◆ Assignment: Please retype every line of text from all the records below without changing anything, and leave the pictures out of your answer.

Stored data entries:
□ □ □ □

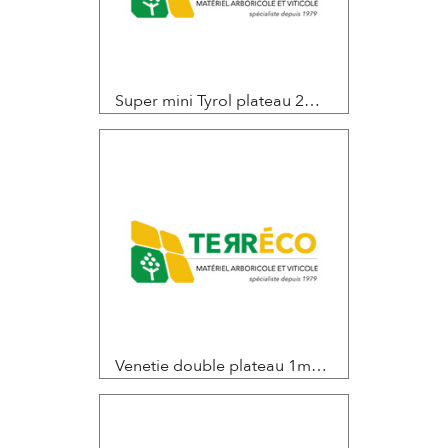
Super mini Tyrol plateau 2m10 / 2m50 / 3m00 et hauteur de levée 2m35 / 2m50 / 2m65
Venetie double plateau 1m50/1m50 ou 1m50/2m00 ou 2m00/2m00 et hauteur de levée 2m00 / 2m40 / 2m95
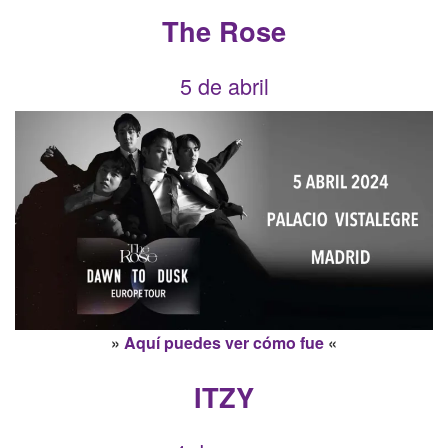
The Rose
5 de abril
»
Aquí puedes ver cómo fue
«
ITZY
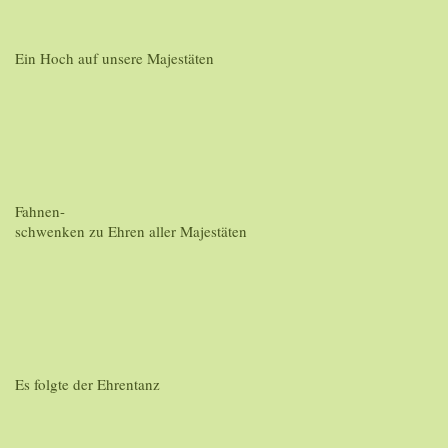
Ein Hoch auf unsere Majestäten
Fahnen-
schwenken zu Ehren aller Majestäten
Es folgte der Ehrentanz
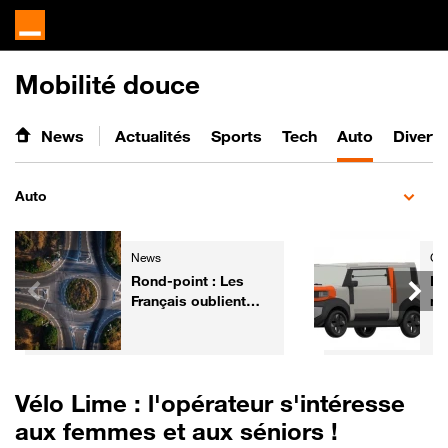
Mobilité douce
News
Actualités
Sports
Tech
Auto
Divert
Auto
News
Gre
Rond-point : Les
Da
Français oublient
mi
trop souvent ce
à 
geste simple !
co
mo
Vélo Lime : l'opérateur s'intéresse
aux femmes et aux séniors !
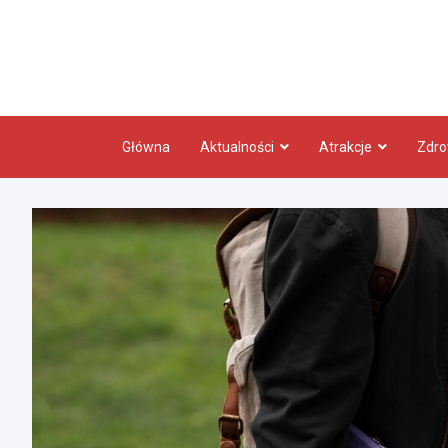
Skip
to
content
Główna
Aktualności
Atrakcje
Zdro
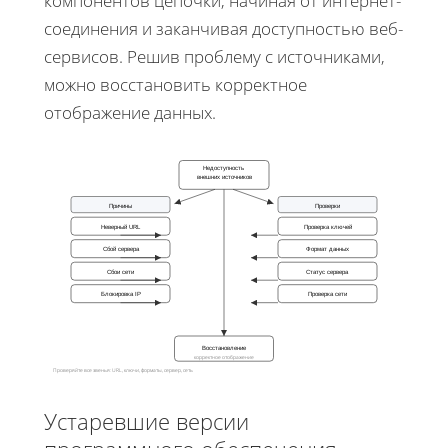
компонентов цепочки, начиная от интернет-
соединения и заканчивая доступностью веб-
сервисов. Решив проблему с источниками,
можно восстановить корректное
отображение данных.
Недоступность
внешних источников
Причины
Проверки
Неверный URL
Проверка ключей
Сбой сервера
Формат данных
Сбои сети
Статус сервера
Блокировка IP
Проверка сети
Восстановление
корректное отображение
Проверяйте все звенья: URL, ключи, форматы, сервер, сеть
Устаревшие версии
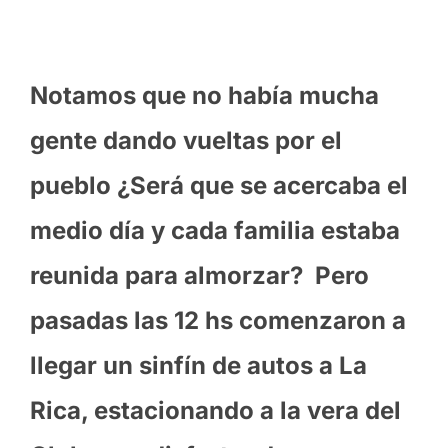
Notamos que no había mucha
gente dando vueltas por el
pueblo ¿Será que se acercaba el
medio día y cada familia estaba
reunida para almorzar?
Pero
pasadas las 12 hs comenzaron a
llegar un sinfín de autos a La
Rica, estacionando a la vera del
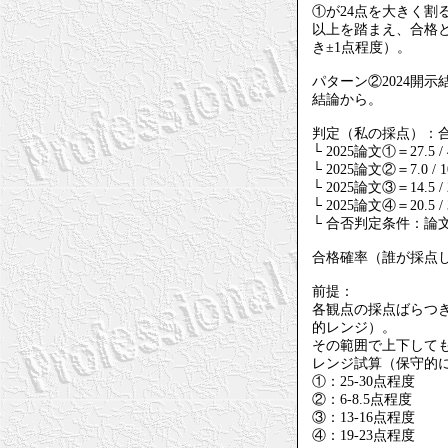
①が24点を大きく割
以上を踏まえ、合格と
き±1点程度）。
パターン②2024開示
結論から。
判定（私の採点）：
└ 2025論文①＝27.5 / 
└ 2025論文②＝7.0 / 1
└ 2025論文③＝14.5 / 
└ 2025論文④＝20.5 / 
└ 合否判定条件：論文①≧
合格確率（誰が採点
前提：
各観点の採点ばらつきを
的レンジ）。
その範囲で上下しても
レンジ試算（保守的
①：25-30点程度
②：6-8.5点程度
③：13-16点程度
④：19-23点程度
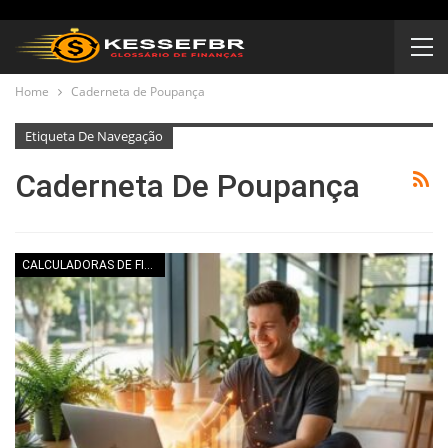
Home
Caderneta de Poupança
Etiqueta De Navegação
Caderneta De Poupança
CALCULADORAS DE FINANÇAS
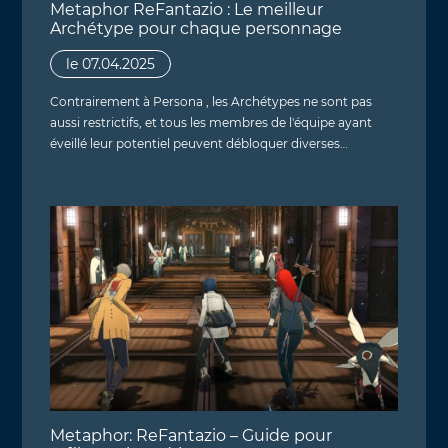
Metaphor ReFantazio : Le meilleur
Archétype pour chaque personnage
le 07.04.2025
Contrairement à Persona , les Archétypes ne sont pas
aussi restrictifs, et tous les membres de l'équipe ayant
éveillé leur potentiel peuvent débloquer diverses…
Metaphor: ReFantazio – Guide pour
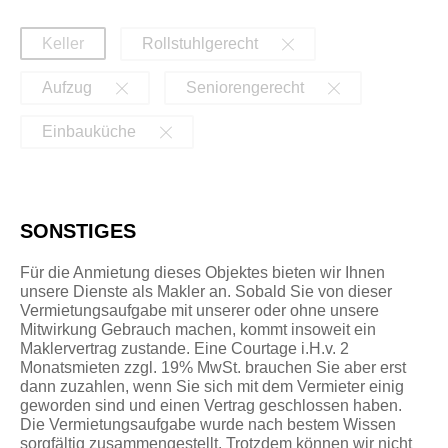
Keller
Rollstuhlgerecht
Aufzug
Seniorengerecht
Einbauküche
SONSTIGES
Für die Anmietung dieses Objektes bieten wir Ihnen
unsere Dienste als Makler an. Sobald Sie von dieser
Vermietungsaufgabe mit unserer oder ohne unsere
Mitwirkung Gebrauch machen, kommt insoweit ein
Maklervertrag zustande. Eine Courtage i.H.v. 2
Monatsmieten zzgl. 19% MwSt. brauchen Sie aber erst
dann zuzahlen, wenn Sie sich mit dem Vermieter einig
geworden sind und einen Vertrag geschlossen haben.
Die Vermietungsaufgabe wurde nach bestem Wissen
sorgfältig zusammengestellt. Trotzdem können wir nicht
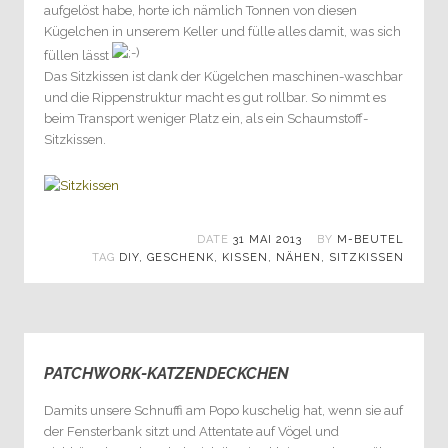
aufgelöst habe, horte ich nämlich Tonnen von diesen
Kügelchen in unserem Keller und fülle alles damit, was sich
füllen lässt
Das Sitzkissen ist dank der Kügelchen maschinen-waschbar
und die Rippenstruktur macht es gut rollbar. So nimmt es
beim Transport weniger Platz ein, als ein Schaumstoff-
Sitzkissen.
DATE
31 MAI 2013
BY
M-BEUTEL
TAG
DIY
,
GESCHENK
,
KISSEN
,
NÄHEN
,
SITZKISSEN
PATCHWORK-KATZENDECKCHEN
1
Damits unsere Schnuffi am Popo kuschelig hat, wenn sie auf
der Fensterbank sitzt und Attentate auf Vögel und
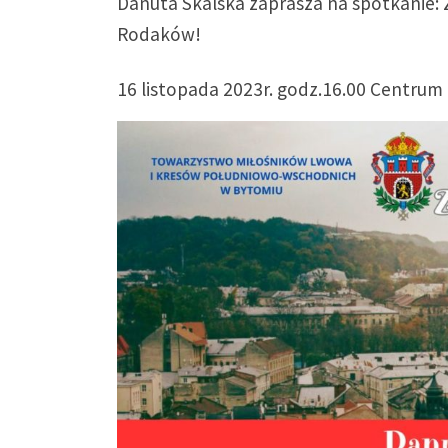
Danuta Skalska zaprasza na spotkanie:
Rodaków!
16 listopada 2023r. godz.16.00 Centrum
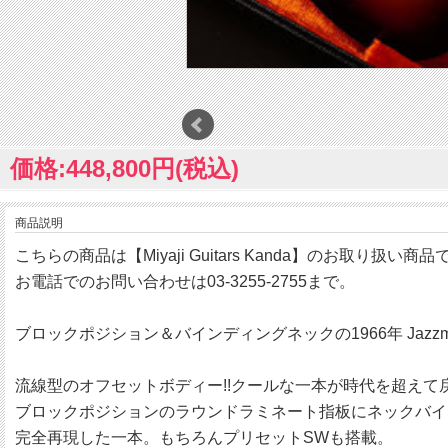
価格:448,800円(税込)
商品説明
こちらの商品は【Miyaji Guitars Kanda】のお取り扱い商品
お電話でのお問い合わせは03-3255-2755まで。
ブロックポジション＆バインディングネックの1966年 Jazzm
流線型のオフセットボディー!!クールな一本が時代を超えて
ブロックポジションのラウンドラミネート指板にネックバイン
完全再現した一本。もちろんプリセットSWも搭載。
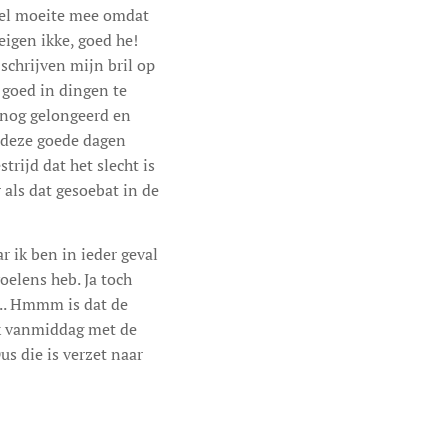
 wel moeite mee omdat
igen ikke, goed he!
schrijven mijn bril op
 goed in dingen te
 nog gelongeerd en
 deze goede dagen
trijd dat het slecht is
 als dat gesoebat in de
r ik ben in ieder geval
oelens heb. Ja toch
... Hmmm is dat de
jk vanmiddag met de
s die is verzet naar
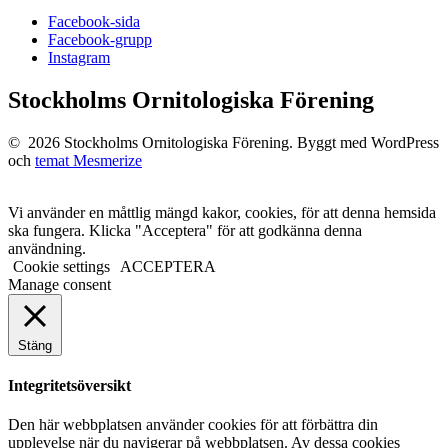
Facebook-sida
Facebook-grupp
Instagram
Stockholms Ornitologiska Förening
© 2026 Stockholms Ornitologiska Förening. Byggt med WordPress
och
temat Mesmerize
Vi använder en måttlig mängd kakor, cookies, för att denna hemsida
ska fungera. Klicka "Acceptera" för att godkänna denna
användning.
Cookie settings
ACCEPTERA
Manage consent
Stäng
Integritetsöversikt
Den här webbplatsen använder cookies för att förbättra din
upplevelse när du navigerar på webbplatsen. Av dessa cookies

□ □ □ □

◆ Written reply:
Super mini Tyrol plateau 2m10 / 2m50 / 3m00 et hauteur de levée 2m35 / 2m50 / 2m65
Venetie double plateau 1m50/1m50 ou 1m50/2m00 ou 2m00/2m00 et hauteur de levée 2m00 / 2m40 / 2m95
The Rose
5 de abril
»
Aquí puedes ver cómo fue
«
ITZY
Ein Hoch auf unsere Majestäten
Fahnen-
schwenken zu Ehren aller Majestäten
Es folgte der Ehrentanz
Mobilité douce
News
Actualités
Sports
Tech
Auto
Divert
Auto
News
Gre
Rond-point : Les
Da
Français oublient
mi
trop souvent ce
à 
geste simple !
co
mo
Vélo Lime : l'opérateur s'intéresse
aux femmes et aux séniors !
Skip
to
content
Główna
Aktualności
Atrakcje
Zdro
компонентов цепочки, начиная от интернет-
соединения и заканчивая доступностью веб-
сервисов. Решив проблему с источниками,
можно восстановить корректное
отображение данных.
Недоступность
внешних источников
Причины
Проверки
Неверный URL
Проверка ключей
Сбой сервера
Формат данных
Сбои сети
Статус сервера
Блокировка IP
Проверка сети
Восстановление
корректное отображение
Проверяйте все звенья: URL, ключи, форматы, сервер, сеть
Устаревшие версии
Notamos que no había mucha
gente dando vueltas por el
pueblo ¿Será que se acercaba el
medio día y cada familia estaba
reunida para almorzar?
Pero
pasadas las 12 hs comenzaron a
llegar un sinfín de autos a La
Rica, estacionando a la vera del
①が24点を大きく割
以上を踏まえ、合格と
き±1点程度）。
パターン②2024開示
結論から。
判定（私の採点）：
└ 2025論文①＝27.5 / 
└ 2025論文②＝7.0 / 1
└ 2025論文③＝14.5 / 
└ 2025論文④＝20.5 / 
└ 合否判定条件：論文①≧
合格確率（誰が採点
前提：
各観点の採点ばらつきを
的レンジ）。
その範囲で上下しても
レンジ試算（保守的
①：25-30点程度
②：6-8.5点程度
③：13-16点程度
④：19-23点程度
Home
Caderneta de Poupança
Etiqueta De Navegação
Caderneta De Poupança
CALCULADORAS DE FINANÇAS
Metaphor ReFantazio : Le meilleur
Archétype pour chaque personnage
le 07.04.2025
Contrairement à Persona , les Archétypes ne sont pas
aussi restrictifs, et tous les membres de l'équipe ayant
éveillé leur potentiel peuvent débloquer diverses…
Metaphor: ReFantazio – Guide pour
Keller
Rollstuhlgerecht
Aufzug
Seniorengerecht
Einbauküche
SONSTIGES
Für die Anmietung dieses Objektes bieten wir Ihnen
unsere Dienste als Makler an. Sobald Sie von dieser
Vermietungsaufgabe mit unserer oder ohne unsere
Mitwirkung Gebrauch machen, kommt insoweit ein
Maklervertrag zustande. Eine Courtage i.H.v. 2
Monatsmieten zzgl. 19% MwSt. brauchen Sie aber erst
dann zuzahlen, wenn Sie sich mit dem Vermieter einig
geworden sind und einen Vertrag geschlossen haben.
Die Vermietungsaufgabe wurde nach bestem Wissen
sorgfältig zusammengestellt. Trotzdem können wir nicht
aufgelöst habe, horte ich nämlich Tonnen von diesen
Kügelchen in unserem Keller und fülle alles damit, was sich
füllen lässt
Das Sitzkissen ist dank der Kügelchen maschinen-waschbar
und die Rippenstruktur macht es gut rollbar. So nimmt es
beim Transport weniger Platz ein, als ein Schaumstoff-
Sitzkissen.
DATE
31 MAI 2013
BY
M-BEUTEL
TAG
DIY
,
GESCHENK
,
KISSEN
,
NÄHEN
,
SITZKISSEN
PATCHWORK-KATZENDECKCHEN
1
Damits unsere Schnuffi am Popo kuschelig hat, wenn sie auf
der Fensterbank sitzt und Attentate auf Vögel und
Danuta Skalska zaprasza na spotkanie:
Rodaków!
16 listopada 2023r. godz.16.00 Centrum
価格:448,800円(税込)
商品説明
こちらの商品は【Miyaji Guitars Kanda】のお取り扱い商品
お電話でのお問い合わせは03-3255-2755まで。
ブロックポジション＆バインディングネックの1966年 Jazzm
流線型のオフセットボディー!!クールな一本が時代を超えて
ブロックポジションのラウンドラミネート指板にネックバイン
完全再現した一本。もちろんプリセットSWも搭載。
 wel moeite mee omdat
igen ikke, goed he!
schrijven mijn bril op
 goed in dingen te
 nog gelongeerd en
 deze goede dagen
trijd dat het slecht is
 als dat gesoebat in de
r ik ben in ieder geval
oelens heb. Ja toch
... Hmmm is dat de
jk vanmiddag met de
s die is verzet naar
Facebook-sida
Facebook-grupp
Instagram
Stockholms Ornitologiska Förening
© 2026 Stockholms Ornitologiska Förening. Byggt med WordPress
och
temat Mesmerize
Vi använder en måttlig mängd kakor, cookies, för att denna hemsida
ska fungera. Klicka "Acceptera" för att godkänna denna
användning.
Cookie settings
ACCEPTERA
Manage consent
Stäng
Integritetsöversikt
Den här webbplatsen använder cookies för att förbättra din
upplevelse när du navigerar på webbplatsen. Av dessa cookies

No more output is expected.